LE “SHUTDOWN” COMME MÉTHODE PÉDAGOGIQUE
Dans sa grande mansuétude professorale, Bart De Wever estime que la Région bruxelloise ne comprend que le langage de la contrainte. La situation financière serait, selon lui, si catastrophique qu’elle justifierait un traitement de choc. Le mot est lâché : faillite, shutdown, et – summum de la comparaison – Fonds Monétaire International.
L’analogie est savoureuse. Bruxelles, capitale européenne, serait donc une sorte de Grèce mal coiffée, nécessitant l’arrivée de technocrates sévères, armés de tableurs Excel et de réformes “courageuses”. Le Premier ministre se voit déjà en Christine Lagarde flamande, distribuant l’austérité avec l’assurance tranquille de celui qui sait mieux que les autres ce qui est bon pour eux.
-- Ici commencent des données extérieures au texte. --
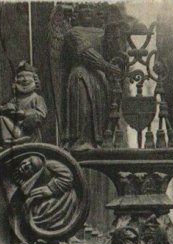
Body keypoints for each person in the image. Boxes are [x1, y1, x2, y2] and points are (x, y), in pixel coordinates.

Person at [64, 5, 120, 150]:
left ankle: (99, 142)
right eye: (84, 8)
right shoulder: (73, 32)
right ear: (76, 14)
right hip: (81, 73)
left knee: (101, 109)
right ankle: (81, 140)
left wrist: (114, 34)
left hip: (99, 76)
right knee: (84, 107)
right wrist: (107, 66)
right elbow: (85, 52)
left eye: (91, 7)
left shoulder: (102, 32)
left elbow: (112, 53)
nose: (88, 10)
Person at [0, 62, 47, 160]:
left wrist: (22, 113)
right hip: (14, 131)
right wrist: (4, 109)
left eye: (28, 76)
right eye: (21, 77)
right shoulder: (14, 100)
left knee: (2, 120)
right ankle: (4, 145)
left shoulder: (36, 98)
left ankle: (7, 145)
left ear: (34, 79)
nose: (25, 79)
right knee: (1, 119)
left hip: (28, 135)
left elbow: (41, 116)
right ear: (16, 80)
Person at [10, 154, 78, 240]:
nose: (26, 165)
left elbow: (68, 176)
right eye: (27, 161)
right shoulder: (21, 175)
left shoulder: (50, 164)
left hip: (61, 199)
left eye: (32, 166)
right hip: (41, 199)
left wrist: (51, 188)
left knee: (46, 213)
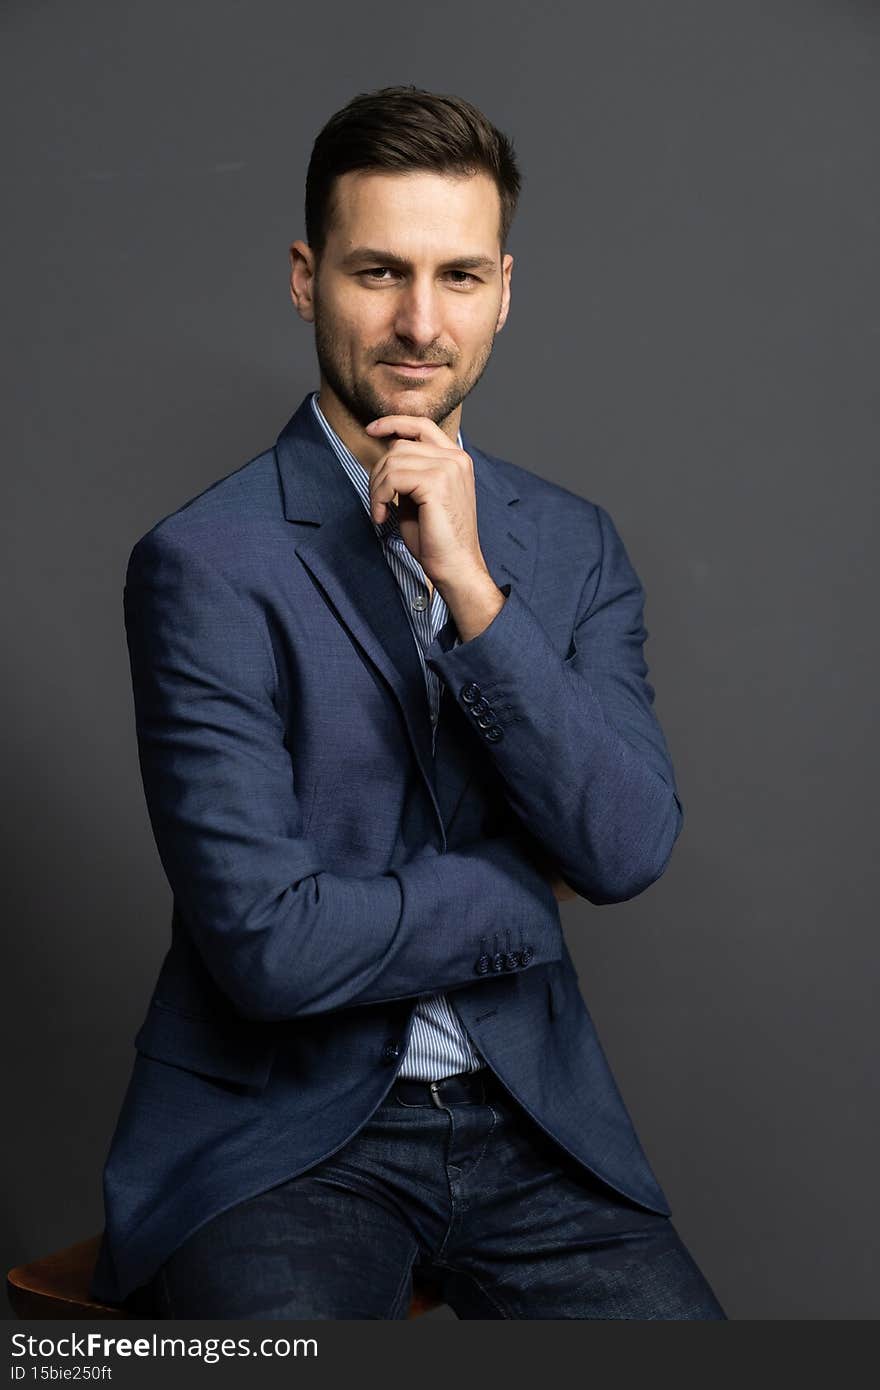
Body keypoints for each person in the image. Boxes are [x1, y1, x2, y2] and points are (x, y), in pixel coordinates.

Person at [91, 84, 726, 1320]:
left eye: (460, 276)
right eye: (379, 271)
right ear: (304, 277)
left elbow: (627, 844)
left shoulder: (571, 544)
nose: (420, 322)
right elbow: (269, 948)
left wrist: (472, 590)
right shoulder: (204, 562)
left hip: (531, 1123)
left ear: (504, 290)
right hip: (280, 1146)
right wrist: (513, 899)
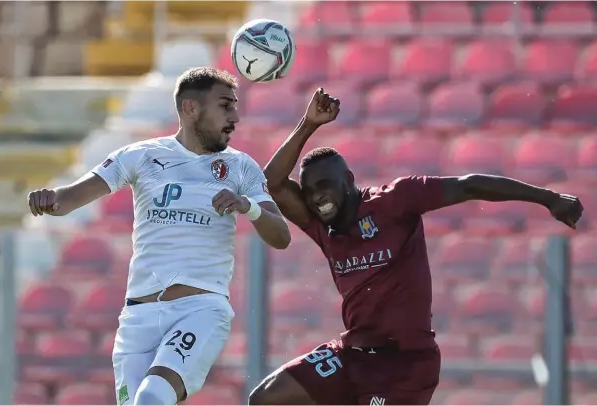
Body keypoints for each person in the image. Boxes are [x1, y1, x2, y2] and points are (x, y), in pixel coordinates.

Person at [249, 88, 584, 405]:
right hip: (351, 355)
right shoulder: (322, 225)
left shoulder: (395, 201)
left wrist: (548, 198)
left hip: (405, 365)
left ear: (349, 181)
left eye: (325, 186)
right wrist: (308, 125)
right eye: (309, 191)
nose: (316, 197)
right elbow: (273, 182)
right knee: (265, 398)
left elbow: (469, 186)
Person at [27, 67, 290, 406]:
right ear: (190, 108)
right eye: (225, 106)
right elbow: (68, 199)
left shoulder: (241, 167)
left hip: (200, 310)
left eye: (235, 106)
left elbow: (280, 234)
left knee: (151, 398)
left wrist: (247, 206)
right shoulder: (141, 155)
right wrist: (48, 198)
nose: (235, 116)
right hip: (139, 317)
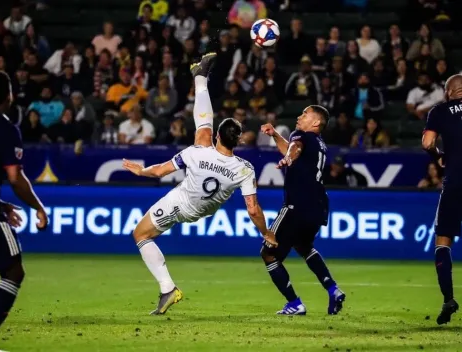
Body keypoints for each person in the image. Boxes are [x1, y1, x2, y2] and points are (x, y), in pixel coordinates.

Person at [122, 54, 277, 315]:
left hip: (182, 205)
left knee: (140, 235)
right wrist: (266, 232)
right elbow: (253, 209)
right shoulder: (245, 168)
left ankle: (167, 288)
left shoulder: (195, 152)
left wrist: (140, 170)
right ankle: (200, 76)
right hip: (206, 207)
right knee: (200, 132)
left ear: (219, 135)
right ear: (237, 141)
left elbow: (159, 171)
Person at [259, 105, 345, 315]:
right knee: (304, 246)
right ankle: (333, 289)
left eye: (304, 114)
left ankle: (294, 303)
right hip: (318, 207)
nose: (299, 116)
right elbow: (293, 148)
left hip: (296, 205)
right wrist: (276, 136)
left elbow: (294, 148)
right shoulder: (320, 144)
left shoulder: (302, 136)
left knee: (269, 254)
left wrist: (289, 158)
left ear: (315, 123)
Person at [0, 70, 48, 339]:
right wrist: (38, 207)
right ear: (9, 95)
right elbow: (15, 178)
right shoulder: (4, 128)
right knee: (13, 270)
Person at [422, 74, 462, 325]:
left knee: (443, 240)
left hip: (456, 180)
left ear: (448, 92)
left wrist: (438, 156)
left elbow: (427, 142)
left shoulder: (440, 110)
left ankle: (448, 298)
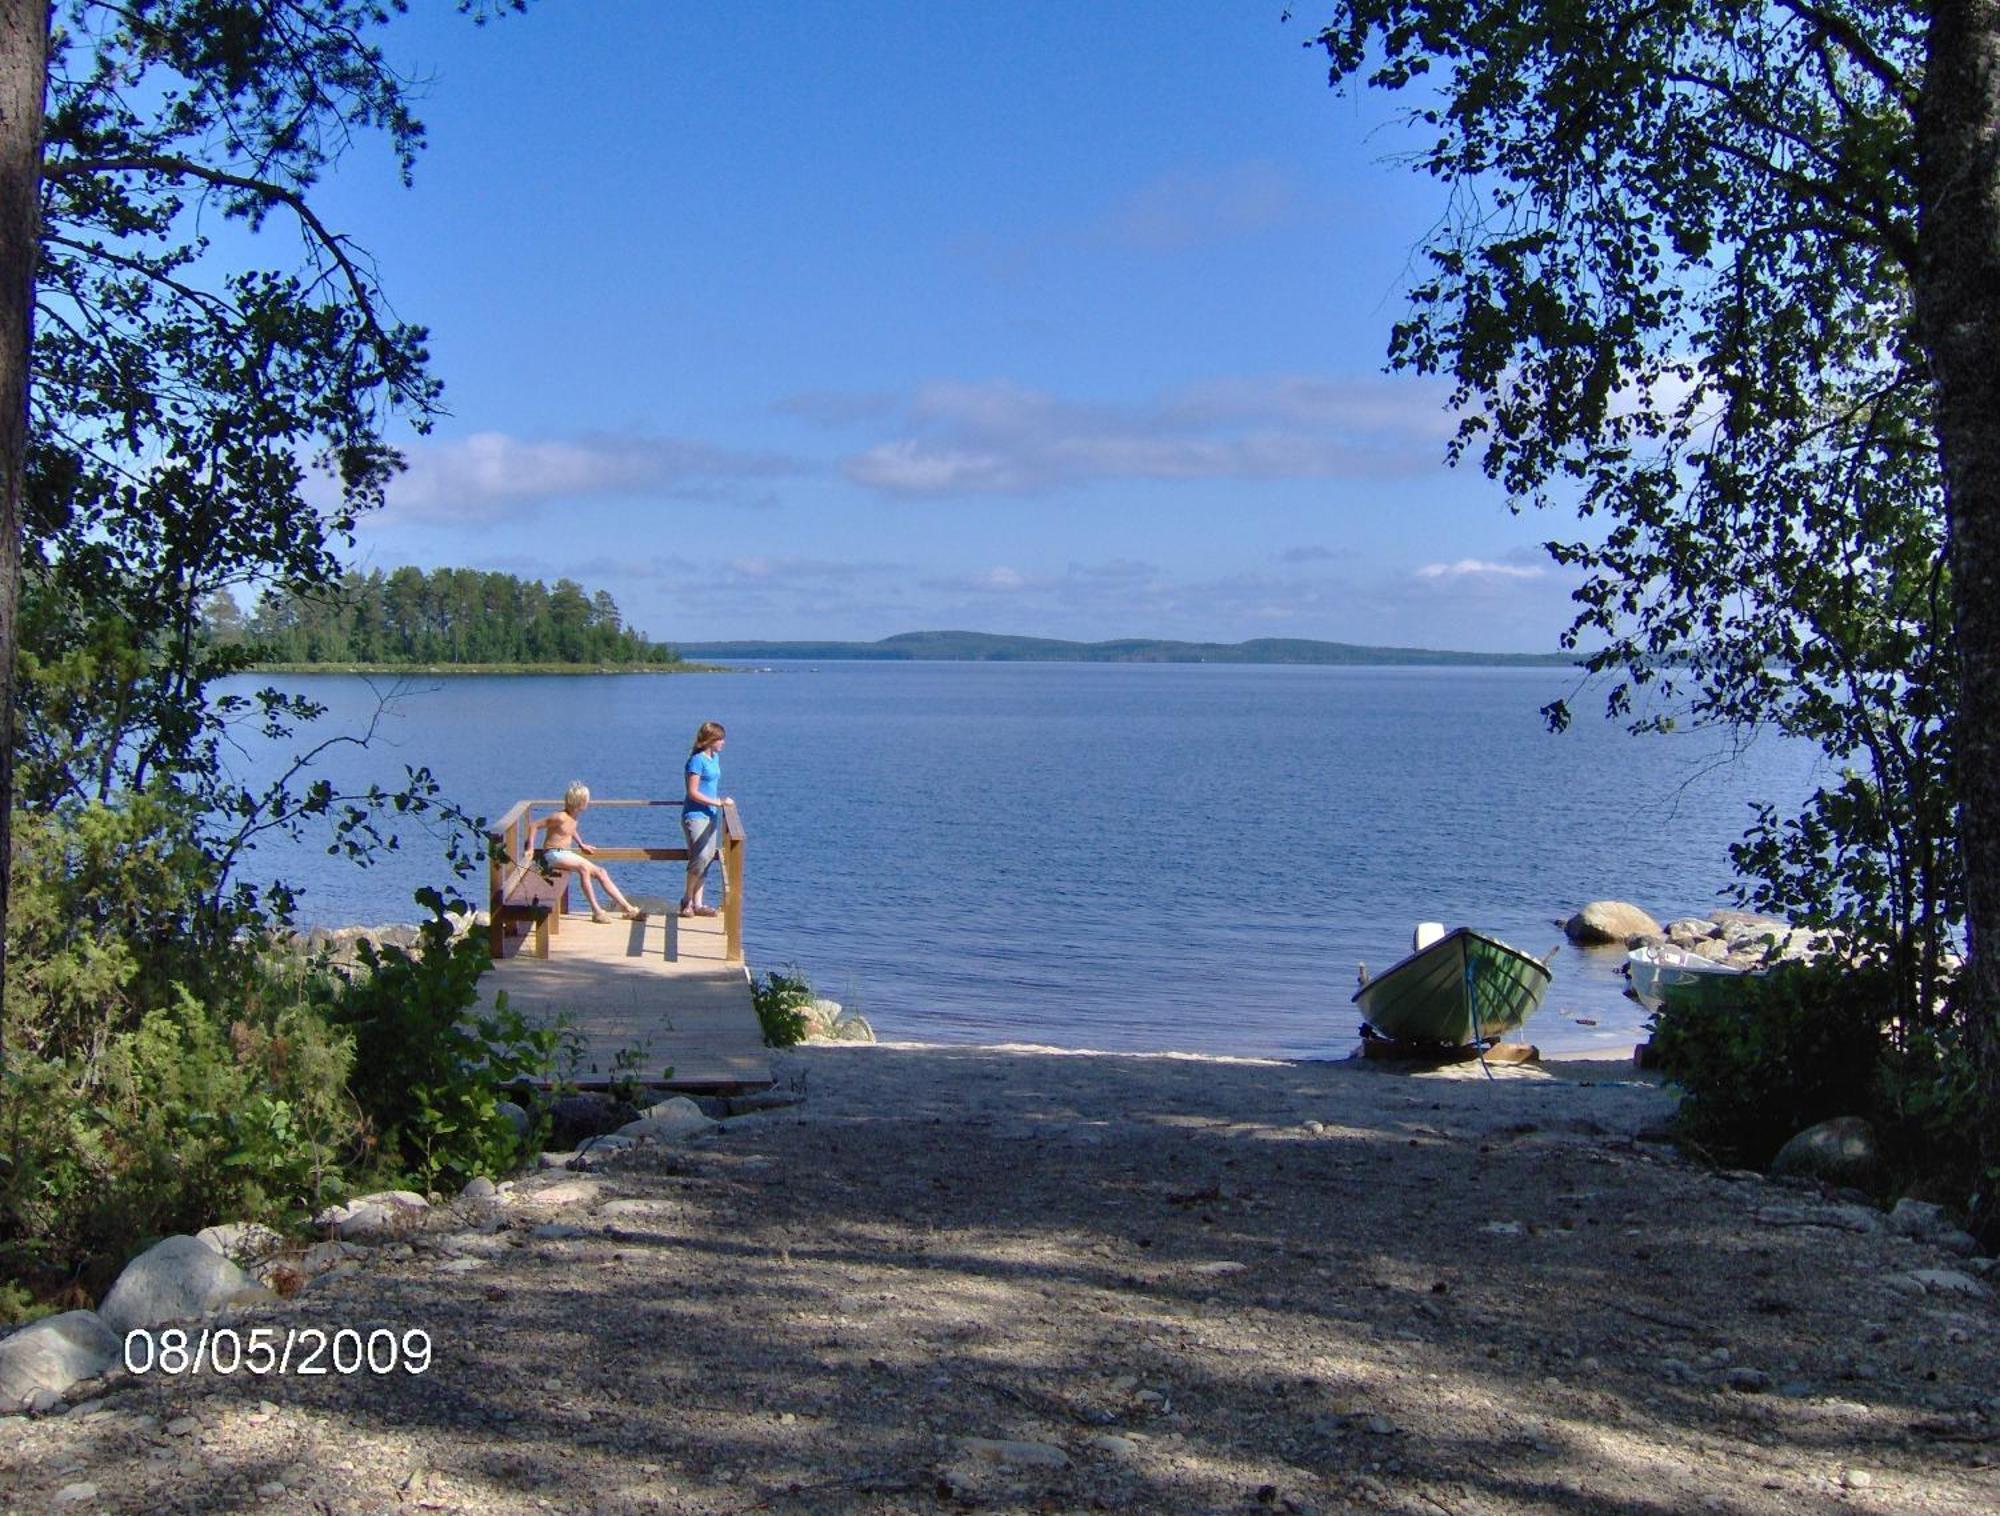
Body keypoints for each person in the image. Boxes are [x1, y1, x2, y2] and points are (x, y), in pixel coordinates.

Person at [527, 781, 646, 923]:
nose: (588, 802)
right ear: (579, 801)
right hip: (552, 854)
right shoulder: (559, 817)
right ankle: (596, 911)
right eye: (586, 800)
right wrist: (530, 848)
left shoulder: (573, 817)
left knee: (601, 872)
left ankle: (628, 908)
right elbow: (534, 825)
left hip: (565, 853)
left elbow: (571, 829)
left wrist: (581, 844)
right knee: (583, 869)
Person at [681, 721, 733, 918]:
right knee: (700, 857)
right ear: (710, 740)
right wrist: (718, 802)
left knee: (708, 858)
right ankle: (686, 900)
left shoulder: (715, 758)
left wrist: (717, 806)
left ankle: (698, 903)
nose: (723, 743)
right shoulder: (697, 760)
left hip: (711, 815)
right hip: (695, 816)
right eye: (720, 739)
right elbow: (692, 792)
“SI J’AVAIS PU, JE L’AURAIS DÉJÀ FAIT” :
OU L’AVEU QUI VAUT CONCLUSION**
Moment de franchise rare dans un amphithéâtre politique habituellement feutré : Bart De Wever regrette publiquement que la loi spéciale ne prévoie pas un mécanisme de mise sous tutelle de Bruxelles. Traduction académique : si le droit ne m’en empêchait pas, j’aurais déjà confisqué les clés.
C’est ce qu’on appelle, dans les manuels, un lapsus institutionnel révélateur. La N-VA ne cache plus son impatience face à une autonomie bruxelloise jugée inutile, coûteuse, voire folklorique. La démocratie régionale, oui… mais seulement quand elle fonctionne comme à Anvers.
“JE FERAI DES MIRACLES AVEC MOINS” :
LE SYNDROME DU BON GESTIONNAIRE UNIVERSEL**
Autre perle de cette leçon dominicale : Bart De Wever affirme qu’il pourrait accomplir des “miracles” à Bruxelles en cinq ans, avec moins de moyens. Voilà qui disqualifie, d’un revers de main professoral, l’ensemble des responsables politiques bruxellois.
C’est la vieille rengaine du manager providentiel : si ça ne marche pas, ce n’est jamais le système, encore moins les contraintes sociales, linguistiques ou urbaines. Non, ce sont les autres qui sont incompétents. Lui, en revanche, sait. Partout. Toujours.
CONFÉDÉRALISME, OU CENTRALISATION QUI N’OSE PAS DIRE SON NOM
Officiellement, la N-VA plaide pour plus d’autonomie. Officieusement, Bruxelles est jugée trop chère, trop complexe, trop différente. La solution ? Une recentralisation déguisée, vendue comme une opération de sauvetage.
En conditionnant l’aide financière fédérale à une mise sous tutelle, Bart De Wever place les partis bruxellois devant un ultimatum historique : soit vous obéissez, soit vous coulez. Une méthode que l’on enseigne rarement dans les cours de démocratie comparée, mais qui semble très appréciée dans les séminaires de la N-VA.
Bart De Wever a changé de fonction, pas de conviction. Premier ministre ou bourgmestre d’Anvers dans l’âme, il poursuit avec constance son projet : une Belgique remodelée selon ses critères d’efficacité, où Bruxelles doit rentrer dans le rang ou être corrigée.
Entre la cure d’austérité de 4 milliards annoncée au fédéral et ses ambitions assumées sur la capitale, le message est limpide, presque didactique : Bruxelles n’est plus un partenaire, mais un problème à résoudre. Et la N-VA ne gouverne pas : elle évalue, sanctionne et corrige. La cloche a sonné. Fin du cours.
Mais pour Bruxelles, l’examen ne fait que commencer.